# Zero to Hero  (Roleplay)



## Corrupt-Canine (Aug 7, 2017)

Popular stories revolve around heroes making great feats. Liberating towns, traversing great dangers, saving royals, etc. But what happens when hero's fall? If they all fell from their legends, what happens to them?

History:
A worldwide crisis has spread across the entire world. A superpower with the aid of its own allies has made a global effort to conquer the earth (Not actually Earth, but just using it as a context). It was that times when the tide between good and bad changed. The bad was finally able to gain the upper hand and not only undermine the good, but overcome the opposition. This compound superpower is widely referred to as "The Seventh Wave." In history, there were seven major wars carried out by similar ideological, but different factions to achieve in their words "worldwide unity," aka, one massive super country covering the entire planet. The seventh one was the one where they succeeded. Even with the odds against them, underdogs, powerful heroes, and with a sizable opposition, they were able to break the status quo. The Seventh Wave won. Their victory was due to making a temporary alliance with an alien race and reverse engineering their technology. They were able to give their non superpowered solders superpowers.
Those who lost the war were either executed, exiled into dangerous uncivilized regions, or defected to the The Seventh Wave long before they realized the fight was a lost cause.

Whatever wasn't conquered land, those unsettles parts was extremely dangerous, where hardcore badasses and isolationists lived as well as dangerous creatures. However, rumors have it that there's a strange device that can make a person's superpower, and multiply it 100 times. Not only that, but it could even change your powers. The device was used by the aliens to rejuvenate themselves and make themselves stronger, and they had one on top of the largest and tallest mountain, located in the uncivilized regions. They used to lend it to The Seventh Wave to increase their units' superpowers.

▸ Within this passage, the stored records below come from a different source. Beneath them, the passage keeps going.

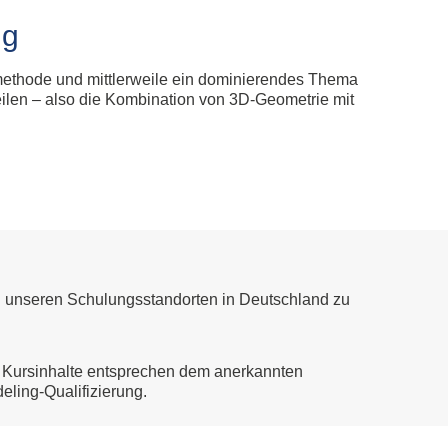
plan Subscription
ng
tieg Allplan Serviceplus zu Subscription
plan Update und Upgrade
smethode und mittlerweile ein dominierendes Thema
lplan Demo Download
eilen – also die Kombination von 3D-Geometrie mit
an unseren Schulungsstandorten in Deutschland zu
 Kursinhalte entsprechen dem anerkannten
eling-Qualifizierung.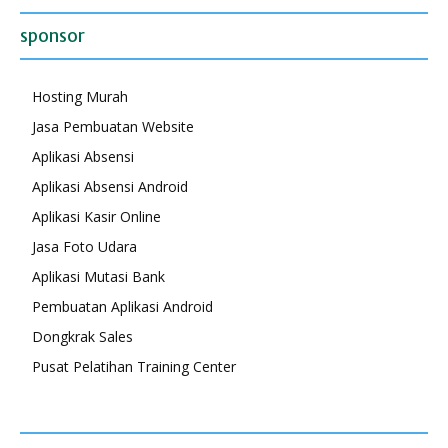
sponsor
Hosting Murah
Jasa Pembuatan Website
Aplikasi Absensi
Aplikasi Absensi Android
Aplikasi Kasir Online
Jasa Foto Udara
Aplikasi Mutasi Bank
Pembuatan Aplikasi Android
Dongkrak Sales
Pusat Pelatihan Training Center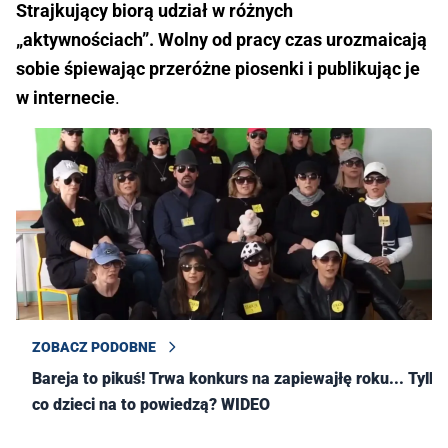
Strajkujący biorą udział w różnych
„aktywnościach”. Wolny od pracy czas urozmaicają
sobie śpiewając przeróżne piosenki i publikując je
w internecie
.
ZOBACZ PODOBNE
Bareja to pikuś! Trwa konkurs na zapiewajłę roku... Tylko
co dzieci na to powiedzą? WIDEO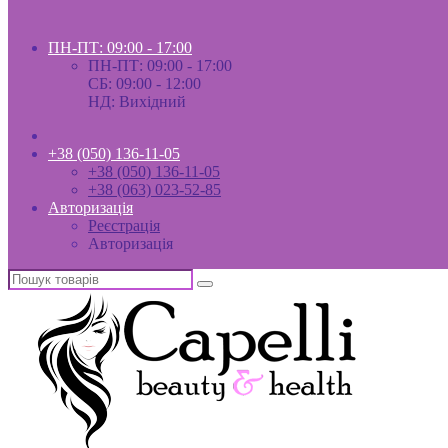
ПН-ПТ: 09:00 - 17:00
ПН-ПТ: 09:00 - 17:00
СБ: 09:00 - 12:00
НД: Вихідний
+38 (050) 136-11-05
+38 (050) 136-11-05
+38 (063) 023-52-85
Авторизація
Реєстрація
Авторизація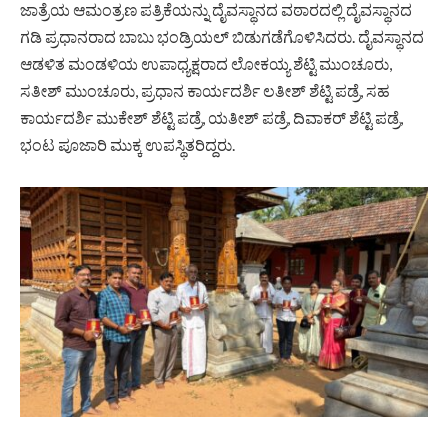
ಜಾತ್ರೆಯ ಆಮಂತ್ರಣ ಪತ್ರಿಕೆಯನ್ನು ದೈವಸ್ಥಾನದ ವಠಾರದಲ್ಲಿ ದೈವಸ್ಥಾನದ
ಗಡಿ ಪ್ರಧಾನರಾದ ಬಾಬು ಭಂಡ್ರಿಯಲ್ ಬಿಡುಗಡೆಗೊಳಿಸಿದರು. ದೈವಸ್ಥಾನದ
ಆಡಳಿತ ಮಂಡಳಿಯ ಉಪಾಧ್ಯಕ್ಷರಾದ ಲೋಕಯ್ಯ ಶೆಟ್ಟಿ ಮುಂಚೂರು,
ಸತೀಶ್ ಮುಂಚೂರು, ಪ್ರಧಾನ ಕಾರ್ಯದರ್ಶಿ ಲತೀಶ್ ಶೆಟ್ಟಿ ಪಡ್ರೆ, ಸಹ
ಕಾರ್ಯದರ್ಶಿ ಮುಕೇಶ್ ಶೆಟ್ಟಿ ಪಡ್ರೆ, ಯತೀಶ್ ಪಡ್ರೆ, ದಿವಾಕರ್ ಶೆಟ್ಟಿ ಪಡ್ರೆ,
ಭಂಟ ಪೂಜಾರಿ ಮುಕ್ಕ ಉಪಸ್ಥಿತರಿದ್ದರು.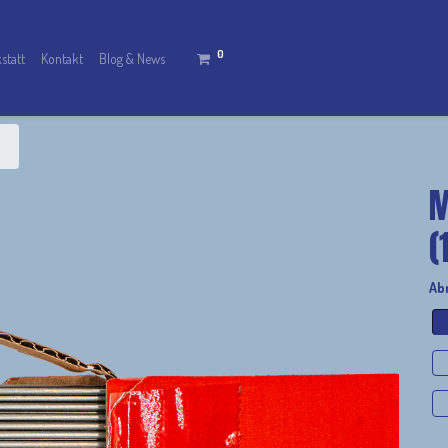
0
statt
Kontakt
Blog & News
M
(
Ab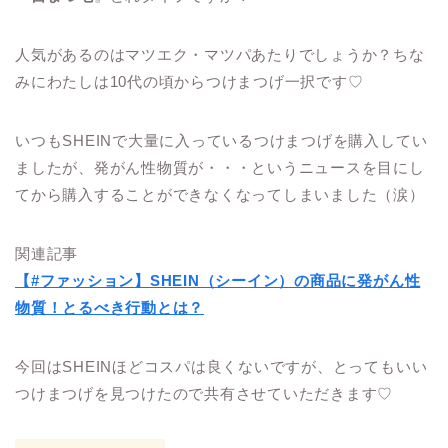
人気があるのはマツエク・マツパあたりでしょうか？
ちな
みにわたしは10代の頃からつけまつげ一択です♡
いつもSHEINで大量に入っているつけまつげを購入してい
ましたが、発がん性物質が・・・というニュースを目にし
てから購入することができなくなってしまいました（涙）
関連記事
【#ファッション】SHEIN（シーイン）の商品に発がん性
物質！とるべき行動とは？
今回はSHEINほどコスパは良くないですが、とってもいい
つけまつげを見つけたので共有させていただきます♡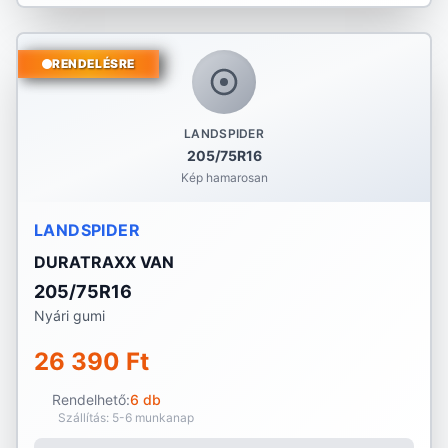
RENDELÉSRE
LANDSPIDER
205/75R16
Kép hamarosan
LANDSPIDER
DURATRAXX VAN
205/75R16
Nyári gumi
26 390 Ft
Rendelhető:
6 db
Szállítás: 5-6 munkanap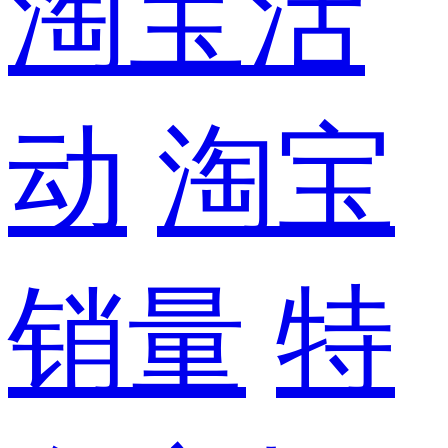
淘宝活
动
淘宝
销量
特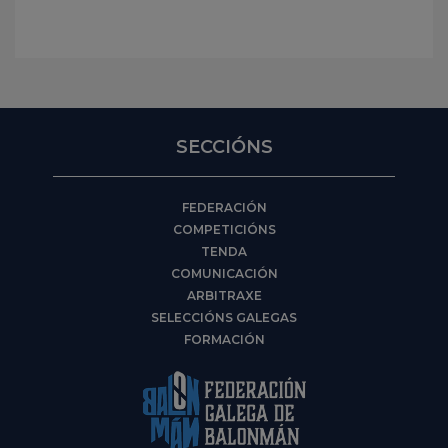
SECCIÓNS
FEDERACIÓN
COMPETICIÓNS
TENDA
COMUNICACIÓN
ARBITRAXE
SELECCIÓNS GALEGAS
FORMACIÓN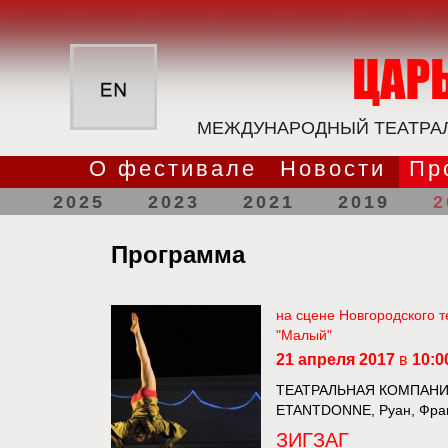
МЕЖДУНАРОДНЫЙ ТЕАТРАЛ
О фестивале
Новости
Пр
2025
2023
2021
2019
2
Программа
на сцене Новгородского т
"Малый"
21 апреля 2017
в
10:0
ТЕАТРАЛЬНАЯ КОМПАН
ETANTDONNE, Руан, Фра
ЗИГЗАГ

This is confirmed by a hacker who did some digging through The Seventh Wave's secret archives.

Plot:
It is up to you to give the good goody good guys a fighting chance again and usurp the Seventh Wave's rule. But be wary, not everyone looking for the legendary device is a good guy. There are bad and bloodthirsty superpowered criminals looking for that artifact. Also, a very large mercenary group called Dresden Company is out to find it. They got the resources and money to create a small portable army. Very rich shareholders as well as some government officials are backing them, and they're determined to get to the artifact first. Lets not forget the creatures.

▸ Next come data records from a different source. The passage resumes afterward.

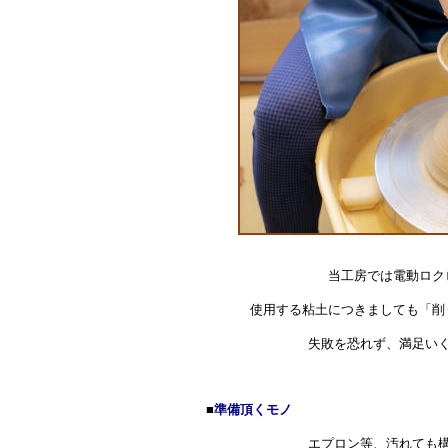
当工房では電動ロク
使用する粘土につきましても「削
失敗を恐れず、満足い
■
準備頂くモノ
エプロン等、汚れても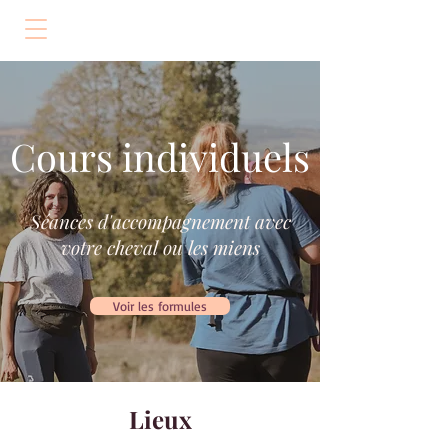
Cours individuels
Séances d'accompagnement avec
votre cheval ou les miens
Voir les formules
Lieux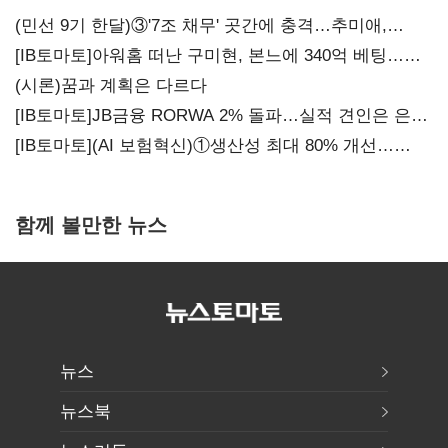
(민선 9기 한달)③'7조 채무' 곳간에 충격…추미애,
20년만에 '비상재정' 선언 승부수
[IB토마토]아워홈 떠난 구미현, 본느에 340억 베팅…
가족 지배체제 구축
(시론)꿈과 계획은 다르다
[IB토마토]JB금융 RORWA 2% 돌파…실적 견인은 은행
아닌 캐피탈
[IB토마토](AI 보험혁신)①생산성 최대 80% 개선…
현실은 '실행 격차'
함께 볼만한 뉴스
뉴스
뉴스북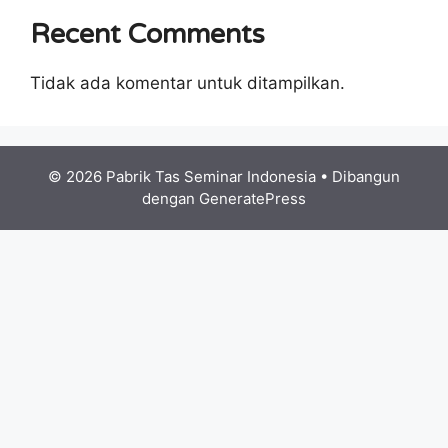
Recent Comments
Tidak ada komentar untuk ditampilkan.
© 2026 Pabrik Tas Seminar Indonesia
• Dibangun
dengan
GeneratePress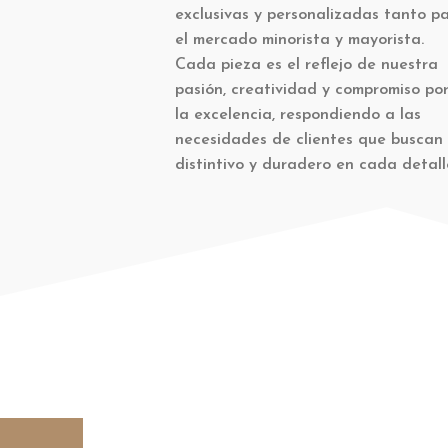
exclusivas y personalizadas tanto p
el mercado minorista y mayorista.
Cada pieza es el reflejo de nuestra
pasión, creatividad y compromiso po
la excelencia, respondiendo a las
necesidades de clientes que buscan 
distintivo y duradero en cada detalle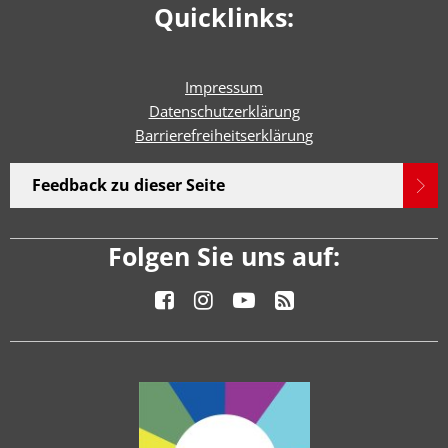
Quicklinks:
Impressum
Datenschutzerklärung
Barrierefreiheitserklärun
g
Feedback zu dieser Seite
Folgen Sie uns auf: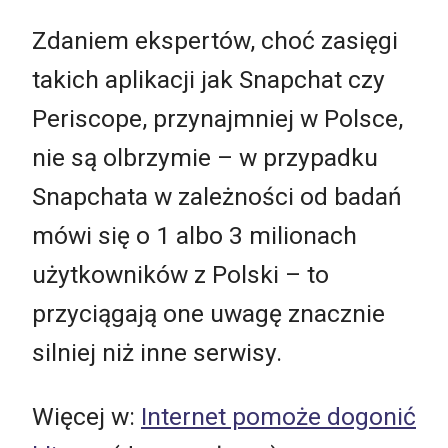
Zdaniem ekspertów, choć zasięgi
takich aplikacji jak Snapchat czy
Periscope, przynajmniej w Polsce,
nie są olbrzymie – w przypadku
Snapchata w zależności od badań
mówi się o 1 albo 3 milionach
użytkowników z Polski – to
przyciągają one uwagę znacznie
silniej niż inne serwisy.
Więcej w:
Internet pomoże dogonić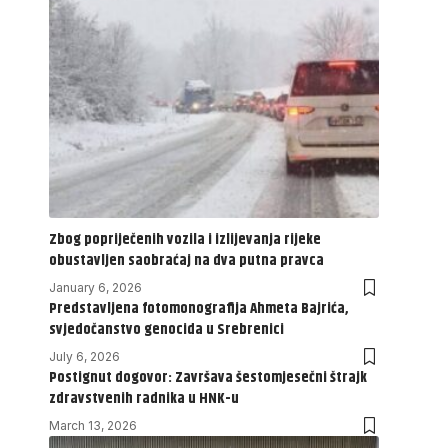
Zbog popriječenih vozila i izlijevanja rijeke
obustavljen saobraćaj na dva putna pravca
January 6, 2026
Predstavljena fotomonografija Ahmeta Bajrića,
svjedočanstvo genocida u Srebrenici
July 6, 2026
Postignut dogovor: Završava šestomjesečni štrajk
zdravstvenih radnika u HNK-u
March 13, 2026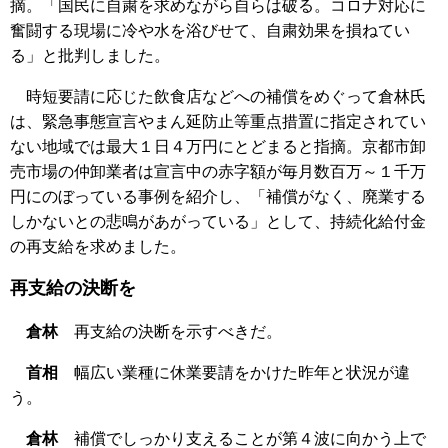
摘。「国民に自粛を求めながら自らは破る。コロナ対応に
奮闘する現場に冷や水を浴びせて、自粛効果を損ねてい
る」と批判しました。
時短要請に応じた飲食店などへの補償をめぐって倉林氏
は、緊急事態宣言やまん延防止等重点措置に指定されてい
ない地域では最大１日４万円にとどまると指摘。京都市卸
売市場の仲卸業者は宣言中の赤字額が毎月数百万～１千万
円にのぼっている事例を紹介し、「補償がなく、廃業する
しかないとの悲鳴があがっている」として、持続化給付金
の再支給を求めました。
再支給の決断を
倉林
再支給の決断を示すべきだ。
首相
幅広い業種に休業要請をかけた昨年と状況が違
う。
倉林
補償でしっかり支えることが第４波に向かう上で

(It's going to be taking place in the distant future. There will be sci-fi and superpowers. I will allow Pokémon in here, so don't hesitate to join. We will be RPing as a group but you can also go by yourself.)

The bio->
Appearance:
Powers: (Keep them to a minimum. Just don't make them excessive.)
Background: (optional)
How you got conquered: (Optional but fun. Add your history here.)


----------



## Corrupt-Canine (Aug 13, 2017)

(No one has commented for a whole week. I was really interested in this idea but no one showed up. At least tell me what's wrong with the post?)


----------



## Yaruzaru (Aug 13, 2017)

(First mistake = posting on furaffinity. Seriously though, I don't see anything wrong, I can only imagine some may be turned off by superpowers and that it sounds combat focused.)


----------



## Corrupt-Canine (Aug 13, 2017)

(People can't make up their minds. I don't allow superpowers, no one joins. I allow them, no one joins. There never can be a middle ground. Is there a much better site for general roleplaying?)


----------



## Yaruzaru (Aug 13, 2017)

(Find a few friends who like the same kinds of roleplay, at least that way you'll have a solid group to lean on. Other than that, I roleplay on the linked site. You may have to be specific if you're searching for other furries to RP with there though, but if you just generally enjoy RP it does the trick.) RpNation


----------



## Corrupt-Canine (Aug 13, 2017)

(Oh cool. Thanks.)


----------